## GOAL OF THE EXERCISE
Output only the lines below from the one holding "Comments: 42" down to the one holding "This is an approximate", both end lines included and every picture dropped.

────────────────

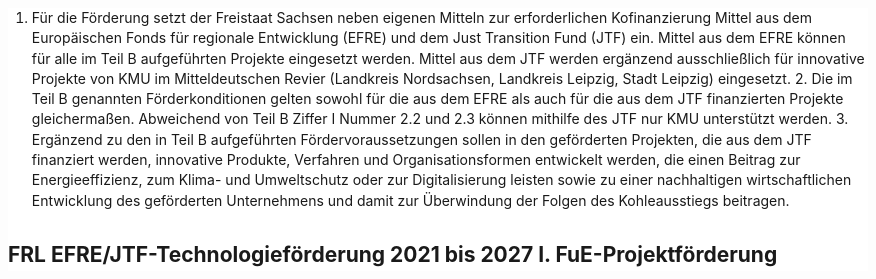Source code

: 1. Für die Förderung setzt der Freistaat Sachsen neben eigenen Mitteln zur erforderlichen Kofinanzierung Mittel aus dem Europäischen Fonds für regionale Entwicklung (EFRE) und dem Just Transition Fund (JTF) ein. Mittel aus dem EFRE können für alle im Teil B aufgeführten Projekte eingesetzt werden. Mittel aus dem JTF werden ergänzend ausschließlich für innovative Projekte von KMU im Mitteldeutschen Revier (Landkreis Nordsachsen, Landkreis Leipzig, Stadt Leipzig) eingesetzt. 2. Die im Teil B genannten Förderkonditionen gelten sowohl für die aus dem EFRE als auch für die aus dem JTF finanzierten Projekte gleichermaßen. Abweichend von Teil B Ziffer I Nummer 2.2 und 2.3 können mithilfe des JTF nur KMU unterstützt werden. 3. Ergänzend zu den in Teil B aufgeführten Fördervoraussetzungen sollen in den geförderten Projekten, die aus dem JTF finanziert werden, innovative Produkte, Verfahren und Organisationsformen entwickelt werden, die einen Beitrag zur Energieeffizienz, zum Klima- und Umweltschutz oder zur Digitalisierung leisten sowie zu einer nachhaltigen wirtschaftlichen Entwicklung des geförderten Unternehmens und damit zur Überwindung der Folgen des Kohleausstiegs beitragen. 
## FRL EFRE/JTF-Technologieförderung 2021 bis 2027 I. FuE-Projektförderung
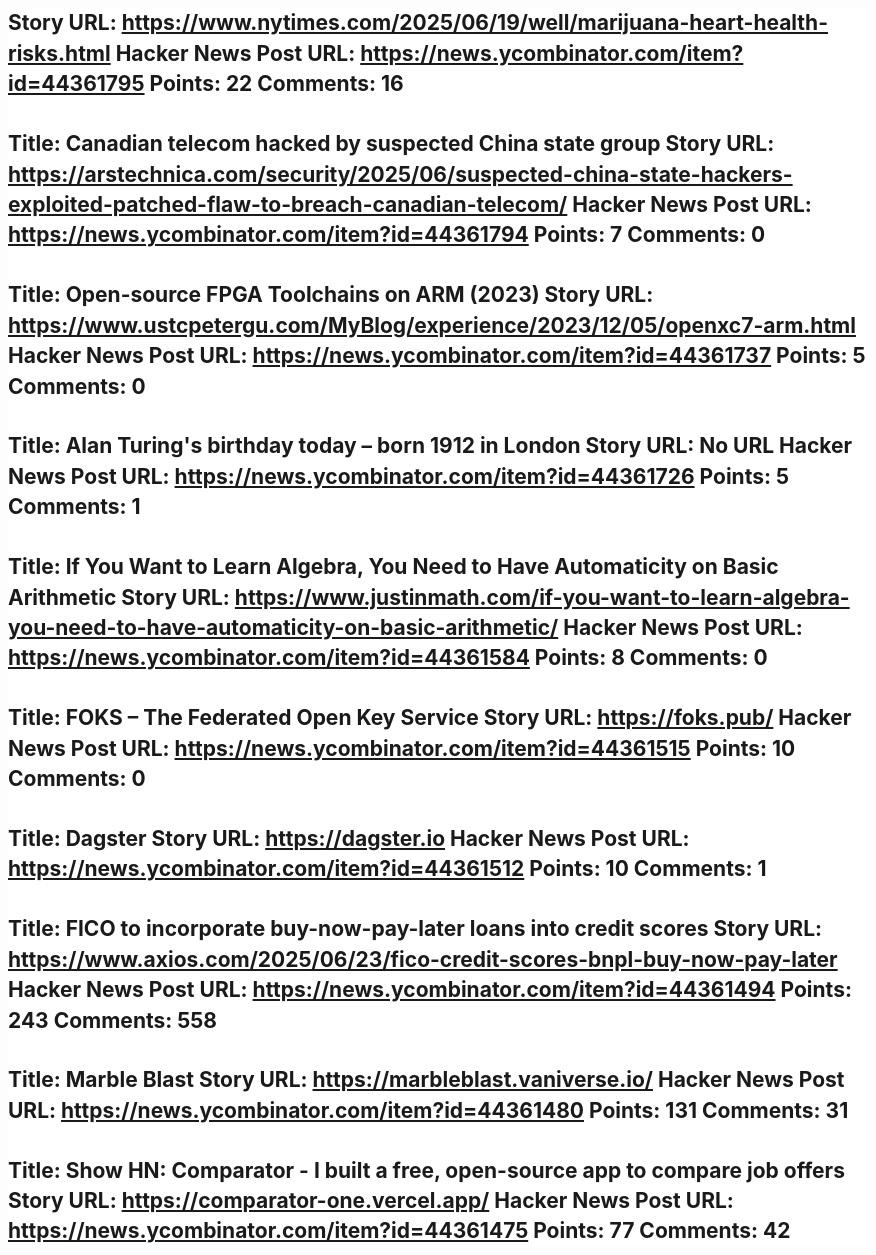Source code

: Story URL: https://www.nytimes.com/2025/06/19/well/marijuana-heart-health-risks.html
Hacker News Post URL: https://news.ycombinator.com/item?id=44361795
Points: 22
Comments: 16
----------------------------------------
Title: Canadian telecom hacked by suspected China state group
Story URL: https://arstechnica.com/security/2025/06/suspected-china-state-hackers-exploited-patched-flaw-to-breach-canadian-telecom/
Hacker News Post URL: https://news.ycombinator.com/item?id=44361794
Points: 7
Comments: 0
----------------------------------------
Title: Open-source FPGA Toolchains on ARM (2023)
Story URL: https://www.ustcpetergu.com/MyBlog/experience/2023/12/05/openxc7-arm.html
Hacker News Post URL: https://news.ycombinator.com/item?id=44361737
Points: 5
Comments: 0
----------------------------------------
Title: Alan Turing's birthday today – born 1912 in London
Story URL: No URL
Hacker News Post URL: https://news.ycombinator.com/item?id=44361726
Points: 5
Comments: 1
----------------------------------------
Title: If You Want to Learn Algebra, You Need to Have Automaticity on Basic Arithmetic
Story URL: https://www.justinmath.com/if-you-want-to-learn-algebra-you-need-to-have-automaticity-on-basic-arithmetic/
Hacker News Post URL: https://news.ycombinator.com/item?id=44361584
Points: 8
Comments: 0
----------------------------------------
Title: FOKS – The Federated Open Key Service
Story URL: https://foks.pub/
Hacker News Post URL: https://news.ycombinator.com/item?id=44361515
Points: 10
Comments: 0
----------------------------------------
Title: Dagster
Story URL: https://dagster.io
Hacker News Post URL: https://news.ycombinator.com/item?id=44361512
Points: 10
Comments: 1
----------------------------------------
Title: FICO to incorporate buy-now-pay-later loans into credit scores
Story URL: https://www.axios.com/2025/06/23/fico-credit-scores-bnpl-buy-now-pay-later
Hacker News Post URL: https://news.ycombinator.com/item?id=44361494
Points: 243
Comments: 558
----------------------------------------
Title: Marble Blast
Story URL: https://marbleblast.vaniverse.io/
Hacker News Post URL: https://news.ycombinator.com/item?id=44361480
Points: 131
Comments: 31
----------------------------------------
Title: Show HN: Comparator - I built a free, open-source app to compare job offers
Story URL: https://comparator-one.vercel.app/
Hacker News Post URL: https://news.ycombinator.com/item?id=44361475
Points: 77
Comments: 42
----------------------------------------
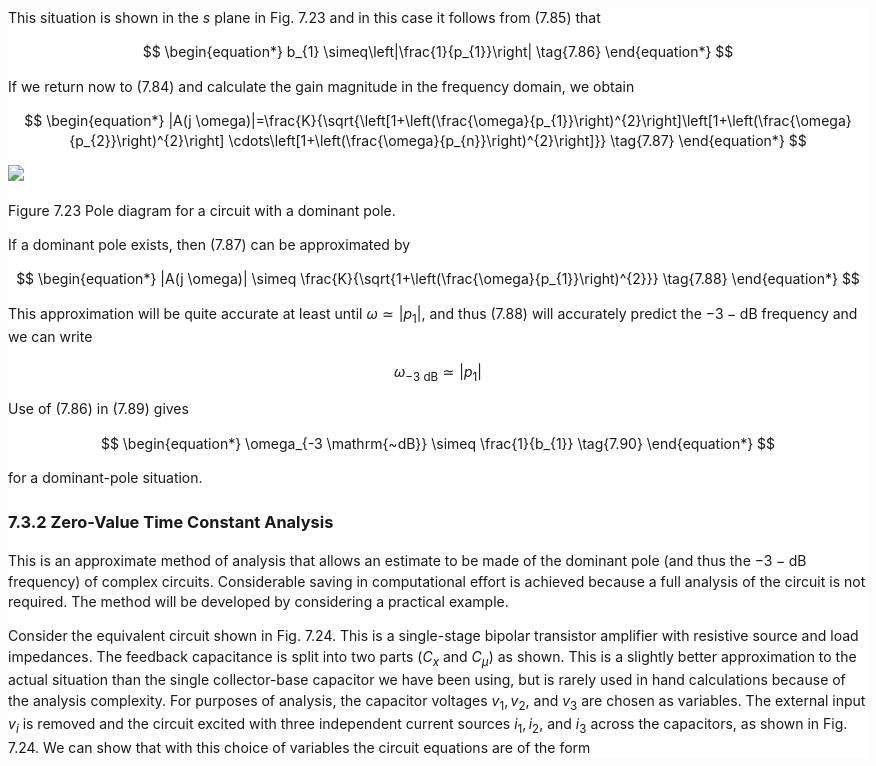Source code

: This situation is shown in the $s$ plane in Fig. 7.23 and in this case it follows from (7.85) that

$$
\begin{equation*}
b_{1} \simeq\left|\frac{1}{p_{1}}\right| \tag{7.86}
\end{equation*}
$$

If we return now to (7.84) and calculate the gain magnitude in the frequency domain, we obtain

$$
\begin{equation*}
|A(j \omega)|=\frac{K}{\sqrt{\left[1+\left(\frac{\omega}{p_{1}}\right)^{2}\right]\left[1+\left(\frac{\omega}{p_{2}}\right)^{2}\right] \cdots\left[1+\left(\frac{\omega}{p_{n}}\right)^{2}\right]}} \tag{7.87}
\end{equation*}
$$

![](https://cdn.mathpix.com/cropped/2024_11_07_1f43c3c9d755af3aa3b0g-019.jpg?height=445&width=756&top_left_y=209&top_left_x=262)

Figure 7.23 Pole diagram for a circuit with a dominant pole.

If a dominant pole exists, then (7.87) can be approximated by

$$
\begin{equation*}
|A(j \omega)| \simeq \frac{K}{\sqrt{1+\left(\frac{\omega}{p_{1}}\right)^{2}}} \tag{7.88}
\end{equation*}
$$

This approximation will be quite accurate at least until $\omega \simeq\left|p_{1}\right|$, and thus (7.88) will accurately predict the $-3-\mathrm{dB}$ frequency and we can write

$$
\begin{equation*}
\omega_{-3 \mathrm{~dB}} \simeq\left|p_{1}\right| \tag{7.89}
\end{equation*}
$$

Use of (7.86) in (7.89) gives

$$
\begin{equation*}
\omega_{-3 \mathrm{~dB}} \simeq \frac{1}{b_{1}} \tag{7.90}
\end{equation*}
$$

for a dominant-pole situation.

### 7.3.2 Zero-Value Time Constant Analysis

This is an approximate method of analysis that allows an estimate to be made of the dominant pole (and thus the $-3-\mathrm{dB}$ frequency) of complex circuits. Considerable saving in computational effort is achieved because a full analysis of the circuit is not required. The method will be developed by considering a practical example.

Consider the equivalent circuit shown in Fig. 7.24. This is a single-stage bipolar transistor amplifier with resistive source and load impedances. The feedback capacitance is split into two parts $\left(C_{x}\right.$ and $\left.C_{\mu}\right)$ as shown. This is a slightly better approximation to the actual situation than the single collector-base capacitor we have been using, but is rarely used in hand calculations because of the analysis complexity. For purposes of analysis, the capacitor voltages $v_{1}, v_{2}$, and $v_{3}$ are chosen as variables. The external input $v_{i}$ is removed and the circuit excited with three independent current sources $i_{1}, i_{2}$, and $i_{3}$ across the capacitors, as shown in Fig. 7.24. We can show that with this choice of variables the circuit equations are of the form
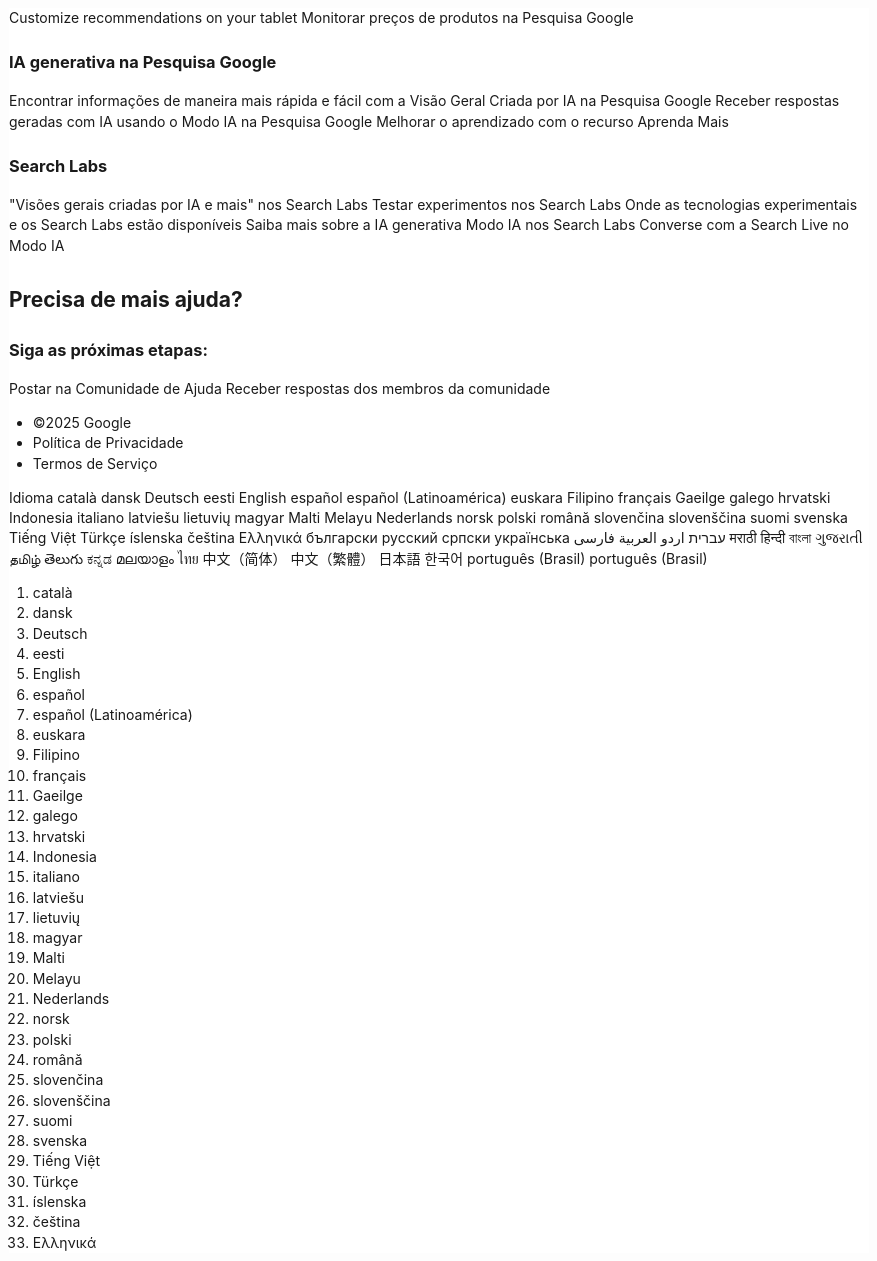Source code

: Customize recommendations on your tablet
Monitorar preços de produtos na Pesquisa Google
### IA generativa na Pesquisa Google
Encontrar informações de maneira mais rápida e fácil com a Visão Geral Criada por IA na Pesquisa Google
Receber respostas geradas com IA usando o Modo IA na Pesquisa Google
Melhorar o aprendizado com o recurso Aprenda Mais
### Search Labs
"Visões gerais criadas por IA e mais" nos Search Labs
Testar experimentos nos Search Labs
Onde as tecnologias experimentais e os Search Labs estão disponíveis
Saiba mais sobre a IA generativa
Modo IA nos Search Labs
Converse com a Search Live no Modo IA
## Precisa de mais ajuda?
### Siga as próximas etapas:
Postar na Comunidade de Ajuda  Receber respostas dos membros da comunidade 
  * ©2025 Google 
  * Política de Privacidade
  * Termos de Serviço

Idioma  català‎ dansk‎ Deutsch‎ eesti‎ English‎ español‎ español (Latinoamérica)‎ euskara‎ Filipino‎ français‎ Gaeilge‎ galego‎ hrvatski‎ Indonesia‎ italiano‎ latviešu‎ lietuvių‎ magyar‎ Malti‎ Melayu‎ Nederlands‎ norsk‎ polski‎ română‎ slovenčina‎ slovenščina‎ suomi‎ svenska‎ Tiếng Việt‎ Türkçe‎ íslenska‎ čeština‎ Ελληνικά‎ български‎ русский‎ српски‎ українська‎ ‏עברית ‏اردو ‏العربية ‏فارسی मराठी‎ हिन्दी‎ বাংলা‎ ગુજરાતી‎ தமிழ்‎ తెలుగు‎ ಕನ್ನಡ‎ മലയാളം‎ ไทย‎ 中文（简体）‎ 中文（繁體）‎ 日本語‎ 한국어‎ português (Brasil)‎
português (Brasil)‎
  1. català‎
  2. dansk‎
  3. Deutsch‎
  4. eesti‎
  5. English‎
  6. español‎
  7. español (Latinoamérica)‎
  8. euskara‎
  9. Filipino‎
  10. français‎
  11. Gaeilge‎
  12. galego‎
  13. hrvatski‎
  14. Indonesia‎
  15. italiano‎
  16. latviešu‎
  17. lietuvių‎
  18. magyar‎
  19. Malti‎
  20. Melayu‎
  21. Nederlands‎
  22. norsk‎
  23. polski‎
  24. română‎
  25. slovenčina‎
  26. slovenščina‎
  27. suomi‎
  28. svenska‎
  29. Tiếng Việt‎
  30. Türkçe‎
  31. íslenska‎
  32. čeština‎
  33. Ελληνικά‎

────────────────

## YOUR SOLUTION
Comments: 42
----------------------------------------
Source code

: This situation is shown in the $s$ plane in Fig. 7.23 and in this case it follows from (7.85) that

$$
\begin{equation*}
b_{1} \simeq\left|\frac{1}{p_{1}}\right| \tag{7.86}
\end{equation*}
$$

If we return now to (7.84) and calculate the gain magnitude in the frequency domain, we obtain

$$
\begin{equation*}
|A(j \omega)|=\frac{K}{\sqrt{\left[1+\left(\frac{\omega}{p_{1}}\right)^{2}\right]\left[1+\left(\frac{\omega}{p_{2}}\right)^{2}\right] \cdots\left[1+\left(\frac{\omega}{p_{n}}\right)^{2}\right]}} \tag{7.87}
\end{equation*}
$$

![](https://cdn.mathpix.com/cropped/2024_11_07_1f43c3c9d755af3aa3b0g-019.jpg?height=445&width=756&top_left_y=209&top_left_x=262)

Figure 7.23 Pole diagram for a circuit with a dominant pole.

If a dominant pole exists, then (7.87) can be approximated by

$$
\begin{equation*}
|A(j \omega)| \simeq \frac{K}{\sqrt{1+\left(\frac{\omega}{p_{1}}\right)^{2}}} \tag{7.88}
\end{equation*}
$$

This approximation will be quite accurate at least until $\omega \simeq\left|p_{1}\right|$, and thus (7.88) will accurately predict the $-3-\mathrm{dB}$ frequency and we can write

$$
\begin{equation*}
\omega_{-3 \mathrm{~dB}} \simeq\left|p_{1}\right| \tag{7.89}
\end{equation*}
$$

Use of (7.86) in (7.89) gives

$$
\begin{equation*}
\omega_{-3 \mathrm{~dB}} \simeq \frac{1}{b_{1}} \tag{7.90}
\end{equation*}
$$

for a dominant-pole situation.

### 7.3.2 Zero-Value Time Constant Analysis

This is an approximate method of analysis that allows an estimate to be made of the dominant pole (and thus the $-3-\mathrm{dB}$ frequency) of complex circuits. Considerable saving in computational effort is achieved because a full analysis of the circuit is not required. The method will be developed by considering a practical example.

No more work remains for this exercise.